Dengan demikian, jelaslah karhutla bukan semata-mata bencana alam melainkan kapitalisasi hutan oleh para kapitalis dan abainya negara terhadap penjagaan hutan
Peran Negara Atasi Karhutla
Dalam Islam hutan merupakan salah satu sumber daya alam yang kepemilikannya bersifat umum, pemanfaatannya dinikmati oleh rakyat dan tidak membahayakan lingkungan. Oleh sebab itu pengelolaannya diserahkan kepada negara bukan bekerja sama dengan pihak asing atau bahkan dikelola sepenuhnya oleh asing (privatisasi).
Berdasarkan hadis Nabi Muhammad SAW, “Kaum muslim berserikat dalam tiga perkara, yaitu padang rumput, api dan air” (HR. Abu Dawud dan Ahmad).
Maka peran negara sangat penting dalam pengelolaan, pengawasan dan pemberian sanksi.

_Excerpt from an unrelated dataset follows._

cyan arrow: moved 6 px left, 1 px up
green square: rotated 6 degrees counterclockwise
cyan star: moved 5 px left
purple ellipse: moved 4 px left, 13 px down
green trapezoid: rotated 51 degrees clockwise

Dalam sistem pemerintahan Islam, fungsi pengawasan dilakukan oleh lembaga peradilan yang tugasnya memastikan terpenuhinya hak masyarakat secara menyeluruh. Selain itu, melakukan pemantauan langsung atau sidak ke lapangan (hutan) dan menyelesaikan tindak pidana jika terjadi pembakaran hutan, pencurian kayu ataupun perusakan lahan.
Adapun dalam hal sanksi, negara dengan tegas memberlakukan hukuman ta’zir yaitu hukuman yang ditentukan oleh khalifah tentunya berdasarkan hukum syara dan hasil ijtihad. Bisa berupa penjara, denda hingga hukuman mati, tentu dengan mempertimbangkan dampak yang ditimbulkan. Pastinya hukuman ini harus menimbulkan efek jera agar tidak terjadi kerusakan-kerusakan hutan yang terus meluas dan berulang.
Sungguh kesempurnaan Islam mampu menyelesaikan permasalahan karhutla dari cabang hingga akarnya. Bahkan sistem Islam memiliki seperangkat cara dalam pencegahannya baik secara internal maupun eksternal. Oleh sebab itu persoalan karhutla hanya bisa diselesaikan tuntas dengan penerapan Islam secara total dalam institusi negara yaitu Daulah Khilafah Islam.